New research shows that Apple has improved its loyalty ranking over the past year, from 4th position to 3rd. It is only in the smartphone sector that its loyalty position has fallen; but so too has Samsung its nearest rival, well below it in the chart.

The question worth asking is why do these major brands attract such high levels of customer loyalty. What are they doing that makes people come back time and time again? It’s not price. After all, Google is free to use; Apple is highly expensive, and you can buy things more cheaply online than from Amazon.

Neither is it being established. Facebook has only been publicly available for a decade. Netflix has been offering video on demand for less than that. Many other well-known brands have been around for more than 100 years that don’t feature too well. Ford Motors is 16th in the list, next to Uber. You would have thought that an established brand would be able to beat a newcomer for loyalty. After all, Ford has 115 years of experience to build upon compared with Uber’s mere handful.

So it is not price, nor the length of operation that is influencing loyalty, it must be something else.

Some other recent research published by Forbes suggests that loyalty is much more to do with the way a business operates and the way it thinks.

According to this study, there are several barriers to customer loyalty, and they mainly focus on the lack of consistency.

Only recently I was working with a major UK brand, which has 25% market share in its sector, earning itself a handsome £700m a year from several million customers. However, one of the things I pointed out was the lack of consistency on its website. Some parts of the site have the option to share the content via social media, whereas other pieces of content cannot be shared. When I asked why, I was told that this is because the parts of the website are “properties” that are “owned” by different divisions with the company. In one of those branches, the leader is a fan of social media, in the other, the leader thinks social media is the spawn of the devil. The result of this divergent thinking is that the customers are confused. They are not getting a consistent experience on the website – and it is no surprise to find that the bounce rates are higher than what the company wants and that loyalty is too low, leading to the ever-present need to find new customers. That’s just plain daft. And they are a top brand…!

If you read articles about brand loyalty, you will often find that customer retention is about fine details, such as excellent aftercare service, or technical issues such as website operations. Such features are worthwhile, but they are less important than other factors.

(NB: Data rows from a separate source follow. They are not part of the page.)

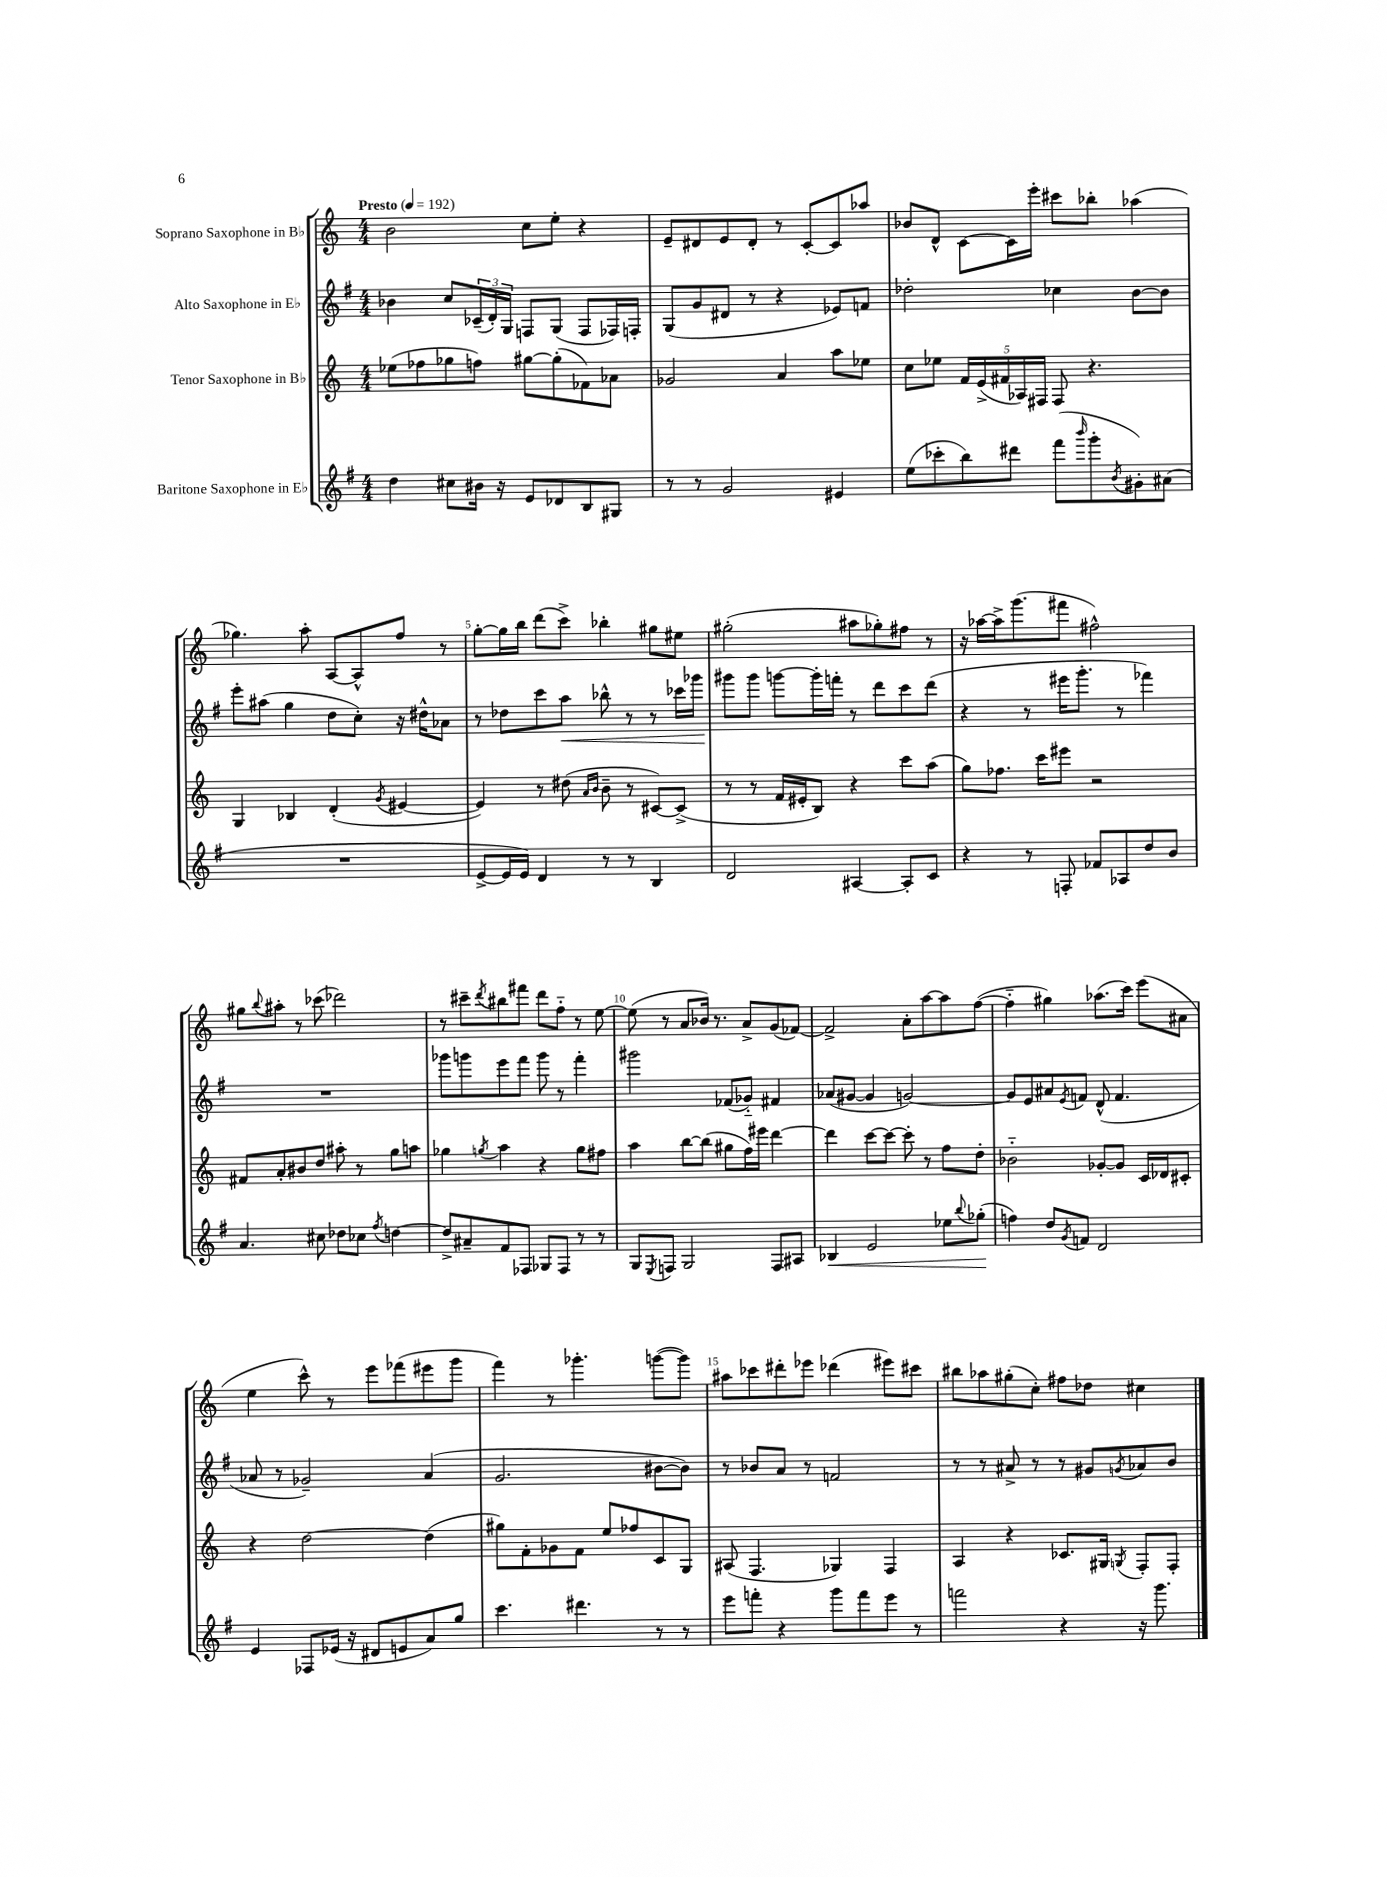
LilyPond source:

<<
\new StaffGroup <<
\new Staff = "s0" \with { instrumentName = "Soprano Saxophone in Bb" } {
    \clef treble \key c \major \numericTimeSignature \time 4/4 \tempo "Presto" 4 = 192
    b'2 c''8 e''8-. r4 |
    e'8-- dis'8 e'8 dis'8-. r8 c'8~-. c'8 aes''8 |
    bes'8 d'8-^ c'8~ c'16 e'''16-. cis'''8 bes''8-. aes''4( |
    ges''4.) a''8-. a8~ a8-^ f''8 r8 |
    g''8~-. g''16 b''16 d'''8( c'''8->) bes''4-. gis''8 eis''8 |
    gis''2-.( ais''8 ges''8-.) fis''8 r8 |
    r16 aes''16~ aes''16-> g'''8.( fis'''8 fis''2-^) |
    gis''8 \appoggiatura { b''8 } ais''8-. r8 ces'''8( des'''2) |
    r8 cis'''8-- \acciaccatura { d'''8 } bis''8 fis'''8 d'''8 f''8-_ r8 e''8~ |
    e''8( r8 a'8 bes'16) r8. a'8-> g'8( fes'8~) |
    fes'2-> a'8-. a''8~ a''8 f''8~( |
    f''4-_ gis''4) aes''8.( c'''16) e'''8( ais'8 |
    e''4 c'''8-^) r8 e'''8 fes'''8( eis'''8 g'''8 |
    f'''4) r8 ges'''4.-. g'''8~( g'''8) |
    ais''8 ces'''8 dis'''8-. ees'''8 des'''4( eis'''8) cis'''8 |
    bis''8 aes''8 gis''8-.( c''8-.) fis''8 des''8 cis''4 \bar "|." |
}
\new Staff = "s1" \with { instrumentName = "Alto Saxophone in Eb" } {
    \clef treble \key g \major \numericTimeSignature \time 4/4
    bes'4 c''8 \tuplet 3/2 { ces'16--( d'16-.) g16 } f8 g8( f8 fes16) f16-. |
    g8( g'8 dis'8 r8 r4 ees'8) f'8 |
    des''2-. ces''4 b'8~ b'8 |
    e'''8-. ais''8( g''4 d''8 c''8-.) r16 dis''16-^ aes'8 |
    r8 des''8 c'''8 a''8\< bes''8-^ r8 r8 ces'''16 ges'''16 |
    gis'''8\! gis'''8 g'''8~ g'''16-. f'''16-. r8 d'''8 c'''8 d'''8( |
    r4 r8 eis'''16 g'''8.-. r8 fes'''4) |
    R1 |
    ges'''8 g'''8 e'''8 fis'''8 g'''8 r8 fis'''4-. |
    gis'''2 fes'8( ges'8-_) fis'4 |
    aes'8( gis'8~ gis'4 g'2~) |
    g'8 e'8 ais'8 \acciaccatura { e'8 } f'8 d'8-^( f'4. |
    aes'8 r8 ges'2--) aes'4( |
    g'2. bis'8~ bis'8) |
    r8 bes'8 a'8 r8 f'2 |
    r8 r8 ais'8-> r8 r8 gis'8 \acciaccatura { g'8 } aes'8 b'8 \bar "|." |
}
\new Staff = "s2" \with { instrumentName = "Tenor Saxophone in Bb" } {
    \clef treble \key c \major \numericTimeSignature \time 4/4
    ees''8( fes''8 ges''8 f''8) gis''8~ gis''8-.( fes'8) aes'8 |
    ges'2 a'4 a''8 ees''8 |
    c''8 ees''8 \tuplet 5/4 { f'16 e'16->( fis'16 aes16) fis16 } fis8 r4. |
    g4 bes4 d'4-.( \acciaccatura { g'8 } eis'4~ |
    eis'4) r8 dis''8( \grace { a'16 b'16 } b'8-- r8 cis'8~) cis'8->( |
    r8 r8 f'16 eis'16-. b8) r4 c'''8 a''8( |
    g''8) fes''8. c'''16 eis'''8 r2 |
    fis'8 a'8-. bis'8 d''8 ais''8-. r8 g''8 a''8 |
    ges''4 \acciaccatura { g''8 } a''4 r4 g''8 fis''8 |
    a''4 b''8~ b''8( gis''8 f''16) eis'''16 d'''4~ |
    d'''4 c'''8~ c'''8~ c'''8-. r8 f''8 d''8-. |
    bes'2-_ ges'8~-. ges'8 c'16 des'16 cis'8-. |
    r4 d''2~ d''4( |
    gis''8) f'8-. ges'8 f'8 e''8 fes''8 c'8 g8 |
    ais8( f4. ges4) f4 |
    a4 r4 ces'8. gis16 \acciaccatura { g8 } f8-. f8-. \bar "|." |
}
\new Staff = "s3" \with { instrumentName = "Baritone Saxophone in Eb" } {
    \clef treble \key g \major \numericTimeSignature \time 4/4
    d''4 cis''8 bis'16 r16 e'8 des'8 b8 gis8 |
    r8 r8 g'2 eis'4 |
    e''8( ces'''8-. b''8) dis'''8 fis'''8( \grace { b'''16 } g'''8-. \acciaccatura { b'8 } gis'8-.) ais'8( |
    R1 |
    e'8~-> e'16 e'16) d'4 r8 r8 b4 |
    d'2 ais4~ ais8-. c'8 |
    r4 r8 f8-. fes'8 aes8 d''8 b'8 |
    a'4. cis''8 des''8 ces''8 \acciaccatura { fis''8 } d''4~ |
    d''8-> ais'8-- fis'8 fes8 ges8 fes8 r8 r8 |
    g8 \acciaccatura { e8 } f8 g2 f8 ais8 |
    bes4\< e'2 ees''8 \appoggiatura { b''8 } ges''8-.\!( |
    f''4) d''8 \acciaccatura { g'8 } f'8 d'2 |
    e'4 fes8 ees'16( r16 dis'8 e'8 a'8) g''8 |
    c'''4. dis'''4. r8 r8 |
    e'''8 f'''8-. r4 g'''8 f'''8 e'''8 r8 |
    f'''2 r4 r16 g'''8. \bar "|." |
}
>>
>>
\layout { \context { \Score \override BarNumber.break-visibility = ##(#f #t #t) barNumberVisibility = #(every-nth-bar-number-visible 5) } }
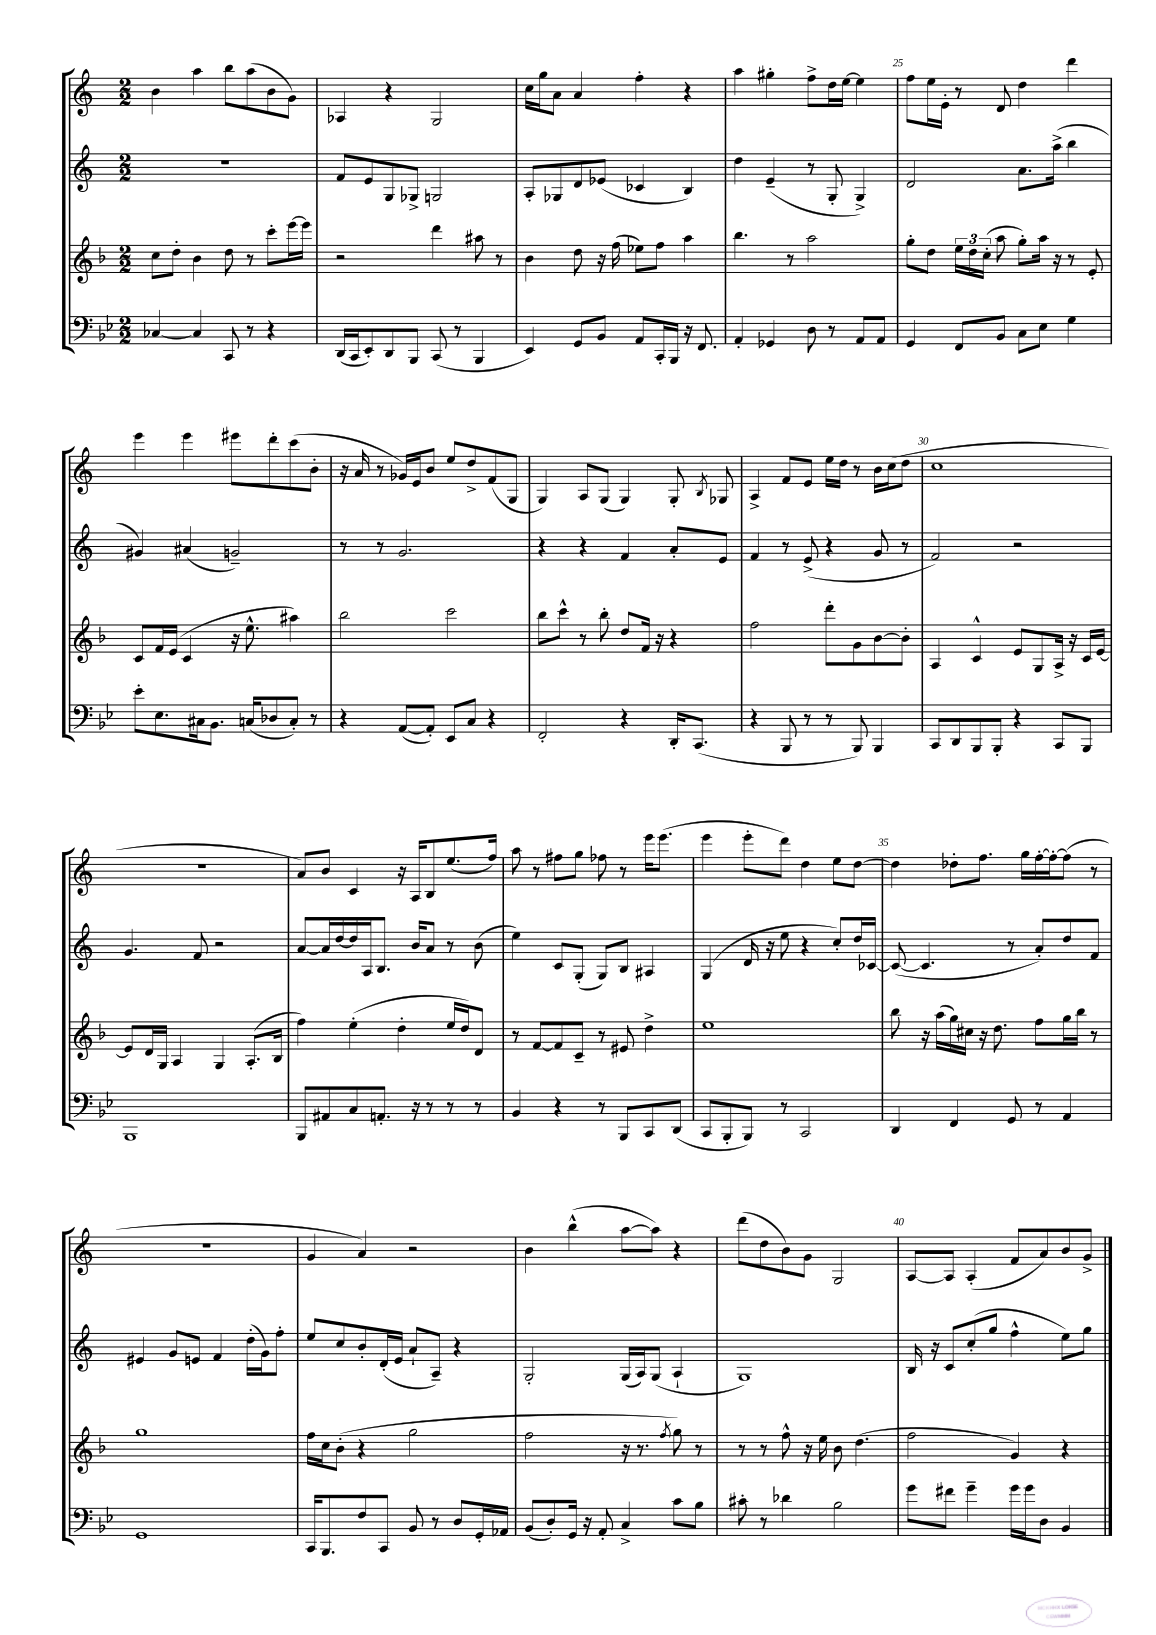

**kern	**kern	**kern	**kern
*staff4	*staff3	*staff2	*staff1
*clefF4	*clefG2	*clefG2	*clefG2
*k[b-e-]	*k[b-]	*k[]	*k[]
*M2/2	*M2/2	*M2/2	*M2/2
[4C-/	8cc\L	1r	4b\
.	8dd'\J	.	.
4C-/]	4b-\	.	4aa\
8CC/	8dd\	.	8bb\L
8r	8r	.	(8aa\
4r	8ccc'\L	.	8b\
.	[16eee\L	.	8g\J)
.	16eee\]JJ	.	.
=	=	=	=
(16DD/LL	2r	8f/L	4A-/
16CC/J	.	.	.
8EE-'/)	.	8e/	.
8DD/	.	8G/	4r
8BBB-/J	.	8G-^/J	.
(8CC/	4ddd\	2G/	2G/
8r	.	.	.
4BBB-/	8aa#\	.	.
.	8r	.	.
=	=	=	=
4EE-/)	4b-\	8A'/L	16cc\LL
.	.	.	16gg\J
.	.	8G-/	8a\J
8GG/L	8dd\	8d/	4a/
8BB-/J	16r	(8e-/J	.
.	(16ff\	.	.
8AA/L	8ee-\L)	4c-/	4ff'\
16CC'/L	8ff\J	.	.
16BBB-/JJ	.	.	.
16r	4aa\	4B/)	4r
8.FF/	.	.	.
=	=	=	=
4AA'/	4.bb-\	4dd\	4aa\
4GG-/	.	(4e~/	4gg#'\
.	8r	.	.
8D\	2aa\	8r	8ff^\L
8r	.	8G'/	16dd\L
.	.	.	[16ee\JJ
8AA/L	.	4G^/)	4ee\]
8AA/J	.	.	.
=	=	=	=
4GG/	8gg'\L	2d/	8ff\L
.	8dd\J	.	16ee\L
.	.	.	16e'\JJ
8FF/L	24ee\LL	.	8r
.	24dd\	.	.
.	(24cc'\JJ	.	.
8BB-/J	8aa\	.	8d/
8C\L	8gg'\L)	8.a\L	4dd\
8E-\J	16aa\Jk	.	.
.	16r	(16aa^\Jk	.
4G\	8r	4bb\	4ddd\
.	8e'/	.	.
=	=	=	=
8e-'\L	8c/L	4g#/)	4eee\
8.E-\	16f/L	.	.
.	(16e/JJ	.	.
.	4c/	(4a#/	4eee\
16C#\k	.	.	.
8.BB-\J	.	.	.
.	16r	2g~/)	8eee#\L
(16C/LK	8.ee^^\	.	.
8D-/	.	.	8ddd'\
8C'/J)	4aa#\)	.	(8ccc\
8r	.	.	8b'\J
=	=	=	=
4r	2bb-\	8r	16r
.	.	.	16a/
.	.	8r	8r
([8AA/L	.	2.g/	16g-/LL)
.	.	.	16e/J
8AA'/]J)	.	.	8b/J
8EE-/L	2ccc\	.	8ee/L
8C/J	.	.	8dd^/
4r	.	.	(8f/
.	.	.	8G/J
=	=	=	=
2FF'/	8bb-\L	4r	4G/)
.	8ccc^^\J	.	.
.	8r	4r	8A/L
.	8bb-'\	.	(8G/J
4r	8dd/L	4f/	4G/)
.	16f/Jk	.	.
.	16r	.	.
16DD'/LK	4r	8a'/L	8G'/
(8.CC/J	.	.	.
.	.	.	8qB/
.	.	8e/J	8G-/
=	=	=	=
4r	2ff\	4f/	4A^/
8BBB-/	.	8r	8f/L
8r	.	(8e^/	8e/J
8r	8ddd'\L	4r	16ee\LL
.	.	.	16dd\JJ
8BBB-/)	8g\	.	8r
4BBB-/	[8b-\	8g/	16b\LL
.	.	.	(16cc\J
.	8b-'\]J	8r	8dd\J
=	=	=	=
8CC/L	4A/	2f/)	1cc
8DD/	.	.	.
8BBB-/	4c^^/	.	.
8BBB-'/J	.	.	.
4r	8e/L	2r	.
.	8G/	.	.
8CC/L	16A^/Jk	.	.
.	16r	.	.
8BBB-/J	16c/LL	.	.
.	[16e/JJ	.	.
=	=	=	=
1BBB-	8e/]L	4.g/	1r
.	16d/L	.	.
.	16G/JJ	.	.
.	4A/	.	.
.	.	8f/	.
.	4G/	2r	.
.	(8.A'/L	.	.
.	16B-/Jk	.	.
=	=	=	=
8BBB-/L	4ff\)	[8a/L	8a/L)
8AA#/	.	16a/]L	8b/J
.	.	[16dd/	.
8C/	(4ee'\	16dd/]	4c/
.	.	16A/J	.
8.AA'/J	.	8.B/J	.
.	4dd'\	.	16r
16r	.	16b/LK	16A/LK
8r	.	8a/J	8B/
8r	16ee/LL	8r	(8.ee/
.	16dd/J)	.	.
8r	8d/J	(8b\	.
.	.	.	16ff/Jk)
=	=	=	=
4BB-/	8r	4ee\)	8aa\
.	[8f/L	.	8r
4r	8f/]	8c/L	8ff#\L
.	8c~/J	(8G'/J	8gg\J
8r	8r	8G/L)	8ff-\
8BBB-/L	8e#/	8B/J	8r
8CC/	4dd^\	4A#/	16eee\LK
.	.	.	(8.eee\J
(8DD/J	.	.	.
=	=	=	=
8CC/L	1ee	(4G/	4eee\
8BBB-'/	.	.	.
8BBB-/J)	.	16d/	8eee'\L
.	.	16r	.
8r	.	8ee\	8ddd\J)
2CC/	.	4r	4dd\
.	.	8cc'/L)	8ee\L
.	.	16dd/L	[8dd\J
.	.	[16c-/JJ	.
=	=	=	=
4DD/	8bb-\	(8c-/_	4dd\]
.	16r	4.c-/]	.
.	(16aa\LL	.	.
4FF/	16gg\)	.	8dd-'\L
.	16cc#\JJ	.	.
.	16r	.	8.ff\J
.	8.dd\	.	.
8GG/	.	8r	.
.	.	.	16gg\LL
8r	8ff\L	8a'/L)	[16ff'\
.	.	.	16ff'\_J
4AA/	16gg\L	8dd/	(8ff\]J
.	16bb-\JJ	.	.
.	8r	8f/J	8r
=	=	=	=
1GG	1gg	4e#/	1r
.	.	8g/L	.
.	.	8e/J	.
.	.	4f/	.
.	.	(16dd'\LL	.
.	.	16g\J)	.
.	.	8ff'\J	.
=	=	=	=
16CC/LK	16ff\LL	8ee/L	4g/
8.BBB-/	16cc\J	.	.
.	(8b-'\J	8cc/	.
8F/	4r	8b'/	4a/)
8CC/J	.	(16d'/L	.
.	.	16e/JJ	.
8BB-/	2gg\	8a`/L	2r
8r	.	8A~/J)	.
8D/L	.	4r	.
16GG'/L	.	.	.
16AA-/JJ	.	.	.
=	=	=	=
(8BB-/L	2ff\	2G'/	4b\
8D'/)	.	.	.
16GG/Jk	.	.	(4bb^^\
16r	.	.	.
8AA'/	.	.	.
4C^/	16r	(16G/LL	[8aa\L
.	8.r	16A/J)	.
.	.	(8G/J	8aa\]J)
.	8qff/	.	.
8c\L	8gg\)	4A`/	4r
8B-\J	8r	.	.
=	=	=	=
8c#'\	8r	1G)	(8ddd\L
8r	8r	.	8dd\
4d-\	8ff^^\	.	8b\)
.	16r	.	8g\J
.	16ee\	.	.
2B-\	8b-\	.	2G/
.	(4.dd\	.	.
=	=	=	=
8g\L	2ff\	16B/	[8A/L
.	.	16r	.
8f#\J	.	8c/L	8A/]J
4g~\	.	(8cc'/	(4A'/
.	.	8gg/J	.
16g\LL	4g/)	4ff^^\	8f/L
16g\J	.	.	.
8D\J	.	.	8a/)
4BB-/	4r	8ee\L)	8b/
.	.	8gg\J	8g^/J
==	==	==	==
*-	*-	*-	*-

To consider Google, one of the top brands for loyalty, one key factor in their success is that whatever Google element you use you get a consistent experience, no matter where in the world, or which device you are using. Similarly, with Apple, the experience you get in a store is much the same as that which you receive on the website. In brands where there is a high degree of loyalty, it is hard to “see the cracks” between different parts of the business.

This has nothing to do with the way the website works, or how quickly you answer the phone, or whether your customer service team scores highly in star ratings. Rather it is all about company culture, the way everyone thinks within the business and the degree to which you empower staff to do the right thing within that thinking. Firms that get a high ranking for loyalty tend to be newer brands, where business structures are flattened, where staff are more empowered and where everyone within the business “buys in” to the brand.

If your business wants more loyal customers, to enable you to guarantee profits from that “holy grail” of 20% of your consumers, then rather than focus on technical details or minor things you can change, paying attention to company culture is the most important thing you can do. It will result in a consistent experience for customers. Lack of such consistency is why businesses fail to gain loyalty.

And if you don’t believe me, ask a veterinary surgeon. Ask them why dogs are loyal, and they will tell you it is all about the behaviour of the owners.